Facebook connect is not perfect. But it’s a step in the right direction and we need to propel the thinking of OpenID and its cousin oAuth. That’s it, simple. (At least, until the next scandal.)

On Google and Facebook

Mike Melanson interviewed me today over the whole Facebook vs Google standoff. He wrote a nice piece that I recommend you read, but I thought I would expand on what I was quoted on to give my full perspective.

To me, there is a bigger picture battle here, and it’s for us to see true data interoperability on the Internet, of which this is but a minor battle in the bigger war.

I see a strong parallel to global trade and data portability on the web. Like in the days of restrictive trade tariffs that have been progressively demolished with globalisation, the ‘protectionism’ being cried out by each party of protecting their users is but a hollow attempt to satisfy their voters in the short-term, which are the shareholders of each company. This tit-for-tat approach is what governments still practice with trade and people-travel restrictions, but which at the end of the day hurts individuals in the short-term but society as a whole in the longer term. It doesn’t help anyone but give companies (and as we’ve seen historically, governments) a short term sigh of relief.

You only have to look at Australia, which went from having some of the highest trade tariffs in the world in the ’70s to being one of the most open economies in the world by the ’90s. The effect of this is that it made it one of the most competitive economies in the world, which is part of the reason that of all the OECD countries during the recent financial crisis, it managed to be the only economy not to fall into recession. Companies, like the economies governments try to protect, need to be able to react to their market to survive, and they can only do that successfully in the long term by being truly competitive.

The reality is, Facebook and Google are hurting the global information network, as true value unlocks when we have a peered privacy-respecting interoperability network. The belief that value is interpreted as who holds the most data, is a mere attempt to buy time for their true competitive threat — the broader battle for interoperability — which will expose them to compete not on the data they acquired but on their core value as a web service to use that data. These companies need to recognise what their true comparative advantage is and what they can do with that data.

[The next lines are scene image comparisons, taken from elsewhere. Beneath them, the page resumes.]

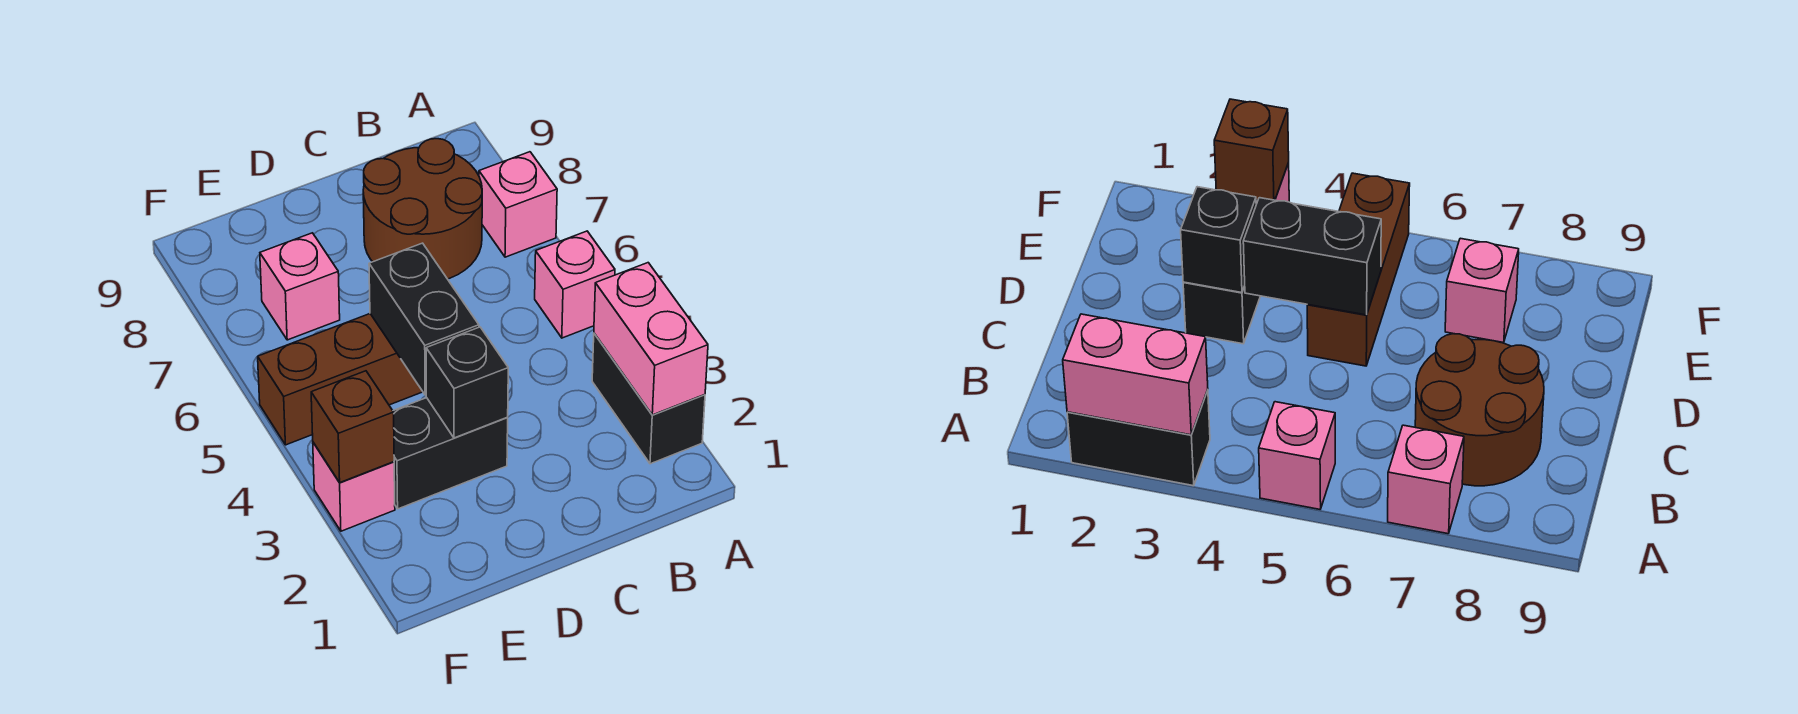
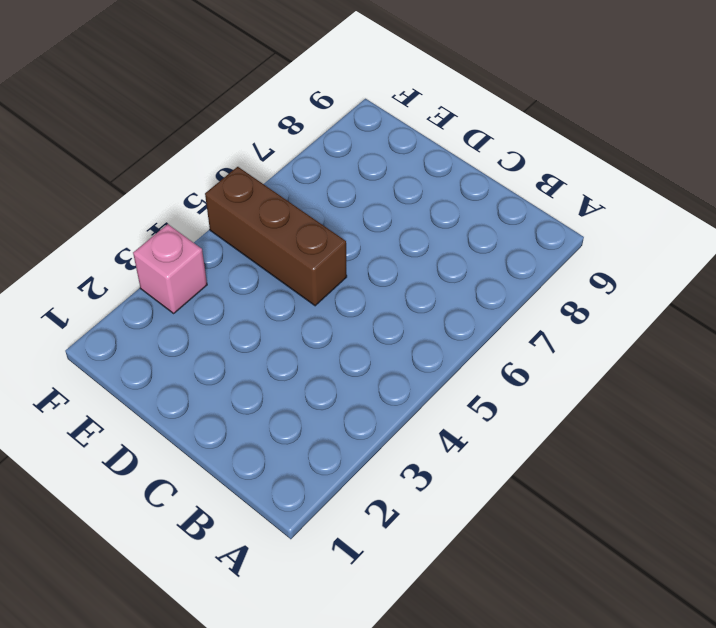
none -> black 1x2 brick [592,334,705,464]
none -> pink 1x1 brick [535,231,615,338]
none -> pink 1x1 brick [479,152,557,257]

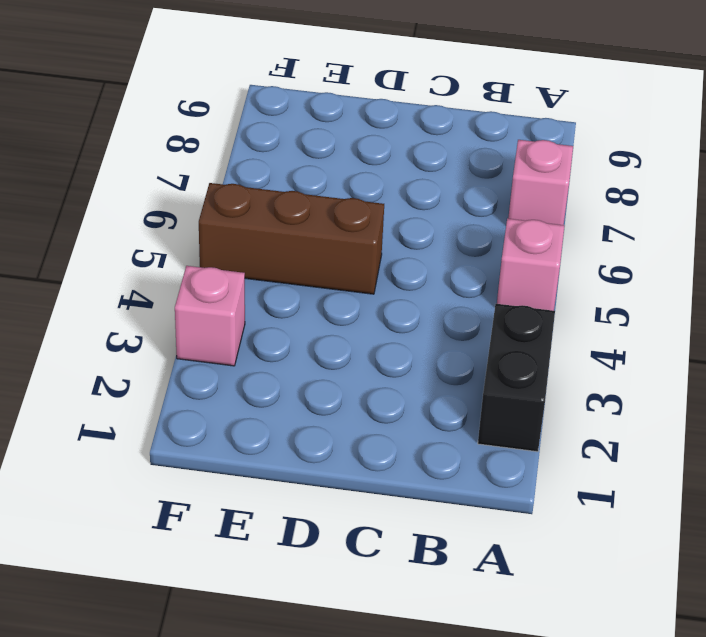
none -> brown 2x2 round brick [363,139,482,279]
none -> black 1x2 brick [393,398,508,509]
none -> pink 1x1 brick [260,233,340,340]

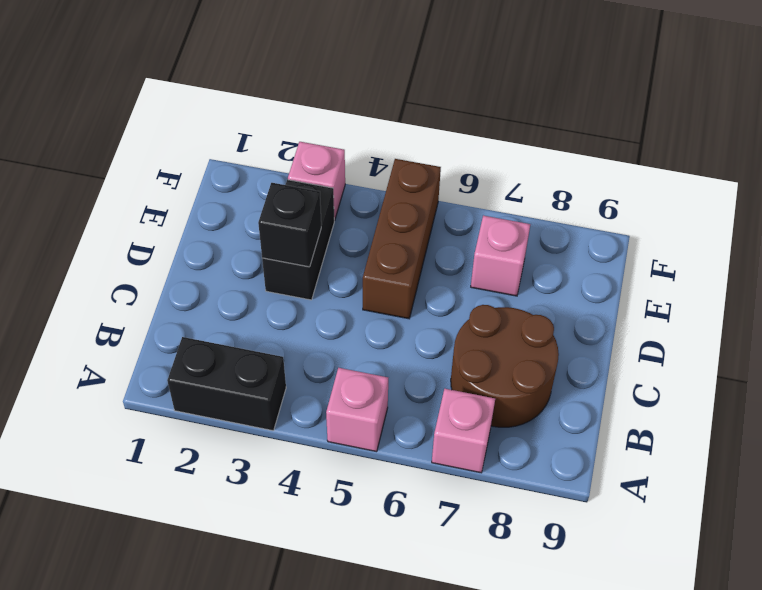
none -> pink 1x2 brick [594,263,708,415]
none -> black 1x2 brick [369,243,479,395]
none -> brown 1x1 brick [311,371,394,482]

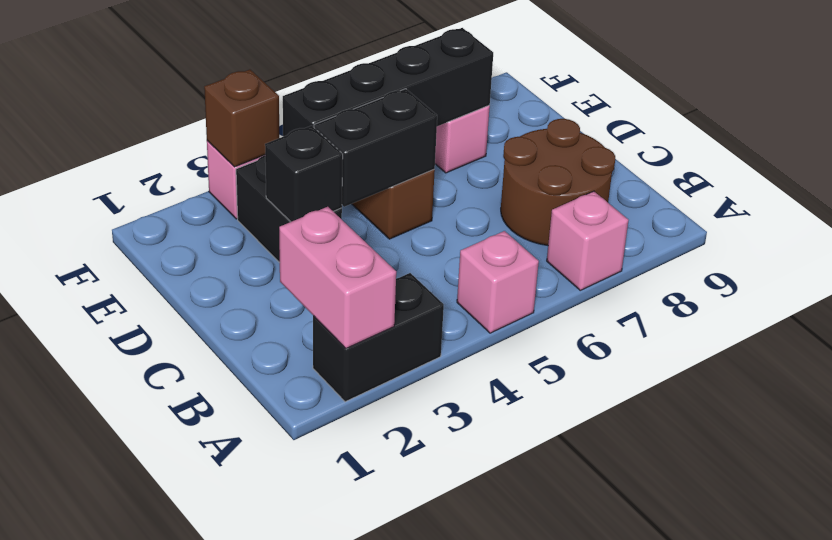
pink 1x2 brick [279,207,396,348] -> pink 1x2 brick turned to [594,263,708,415]
black 1x4 brick [283,28,493,136] -> none

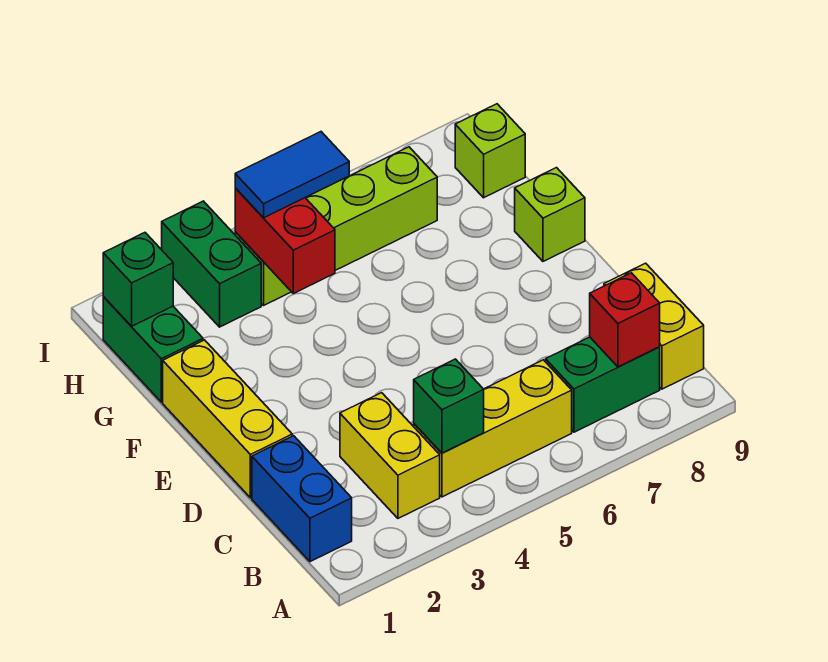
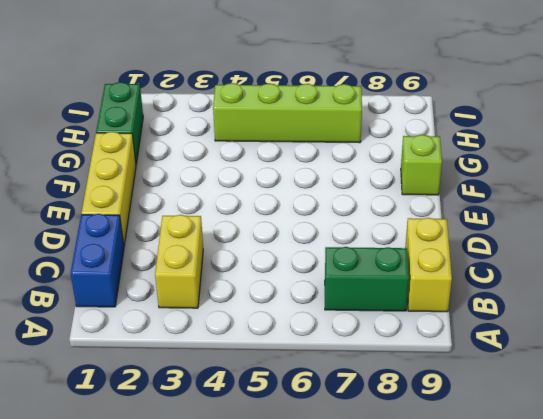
none -> yellow 1x3 brick [414,360,572,497]
none -> green 1x2 brick [162,201,261,327]
none -> lime 1x1 brick [455,104,525,198]

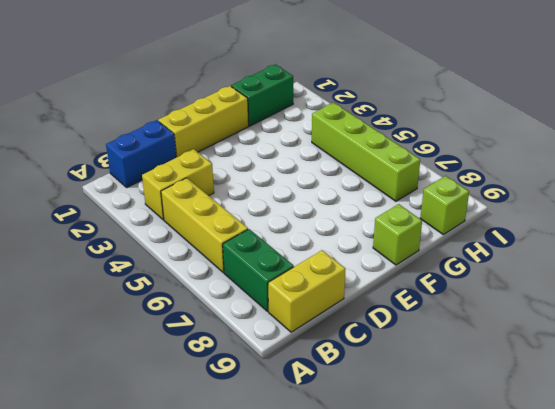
none -> green 1x2 brick [162,201,261,327]
none -> green 1x1 brick [414,359,484,453]
none -> red 1x1 brick [590,273,660,367]

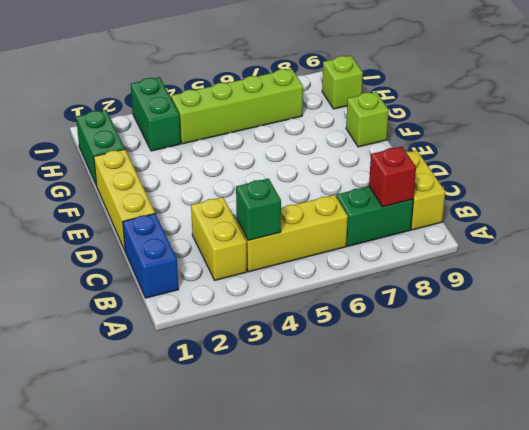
none -> red 1x2 brick [235,188,335,293]
none -> green 1x1 brick [103,233,173,326]
none -> blue 1x2 tile [235,132,349,218]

Google and Facebook have improved a lot over the years with regards to data portability, but they continue to make the mistake (if not in words, but in actions) — that locking in the data is the value. Personal information acquired by companies loses value with time — people’s jobs, locations, and even email accounts — change over time and are no longer relevant. What a site really wants is persistent access to a person so they can tap into the more recently updated data, for whatever they need. What Google and Facebook are doing is really hurting them as they would benefit by working together. Having a uniform way of transferring data between their information network silo’s ensures privacy-respecting ways that minimise the risk for the consumer (which they claim to be protecting) and the liberalisation of the data economy means they can in the long term focus on their comparative advantage with the same data.